AMP Aptamer Programs DNA Tile Cohesion without Canonical Base Pairing

Tile-based DNA self-assembly provides a versatile approach for the construction of a wide range of nanostructures for various applications such as nanomedicine and advanced materials. The inter-tile interactions are primarily programmed by base pairing, particularly Watson-Crick base pairing. To further expand the tool box for DNA nanotechnology, herein, we have designed DNA tiles that contain both ligands and aptamers. Upon ligand-aptamer binding, tiles associate into geometrically well-defined nanostructures. This strategy has been demonstrated by the assembly of a series of DNA nanostructures, which have been thoroughly characterized by gel electrophoresis and atomic force microscopy. This new inter-tile cohesion could bring new potentials to DNA self-assembly in the future. For example, the addition of free ligand could modulate the nanostructure formation.
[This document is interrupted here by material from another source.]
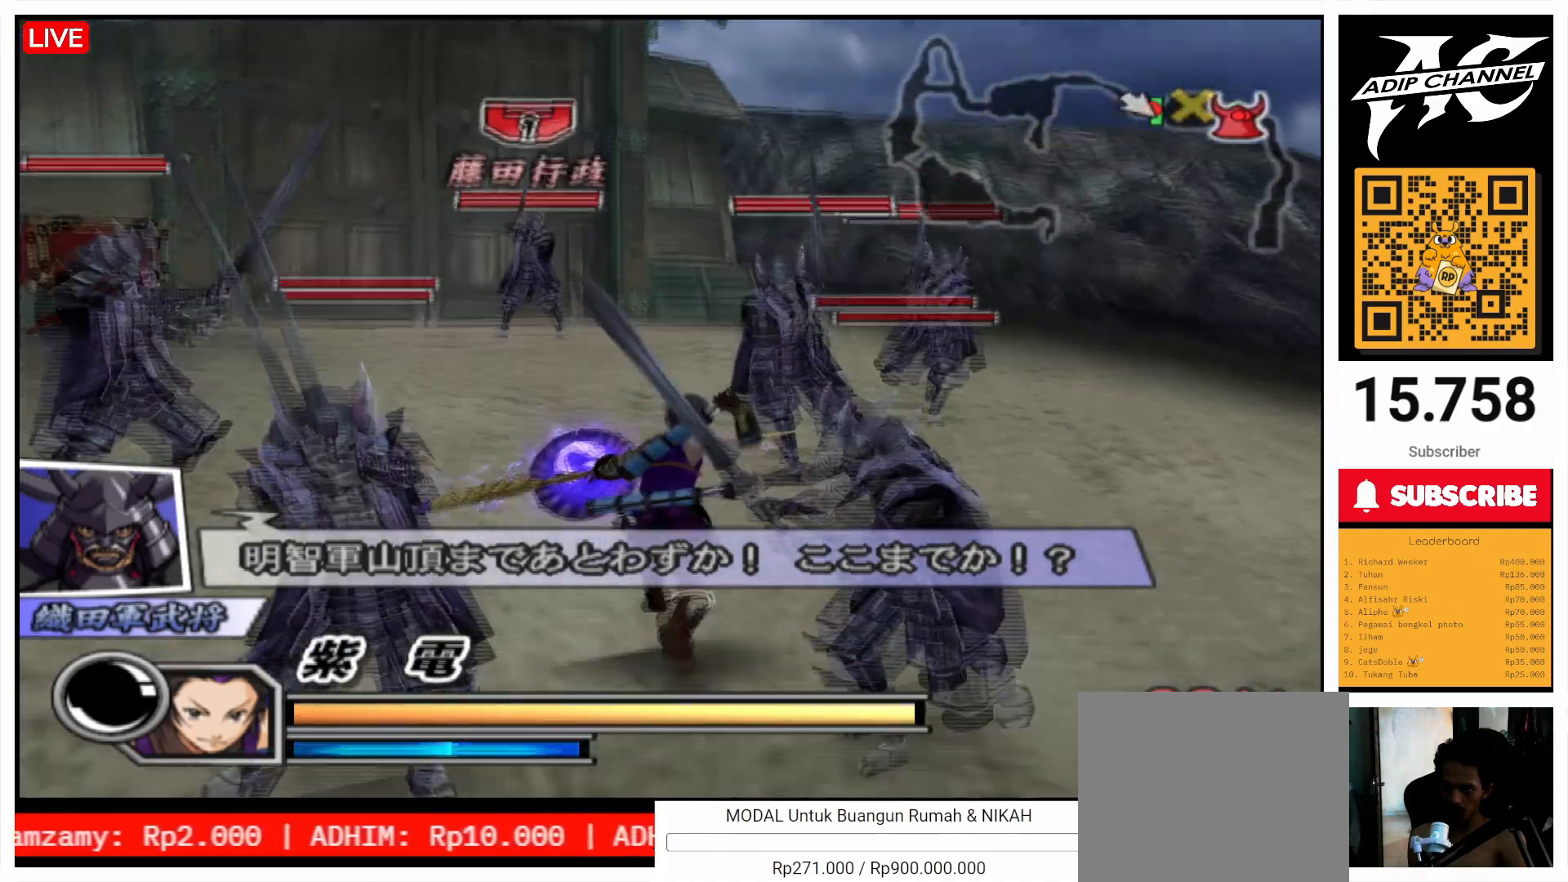
{"buttons": [], "left_stick": "up", "right_stick": "center", "events": [[367, "TRIANGLE", "down"], [467, "TRIANGLE", "up"]]}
In the case of biological ligands, DNA self-assembly could be related to the presence of certain ligands.

Automated summary

Tile-based DNA self-assembly is a versatile method for constructing various nanostructures. By adding ligands and aptamers to DNA tiles, geometrically well-defined nanostructures can be formed through ligand-aptamer binding. This new inter-tile cohesion could have potential applications in DNA self-assembly.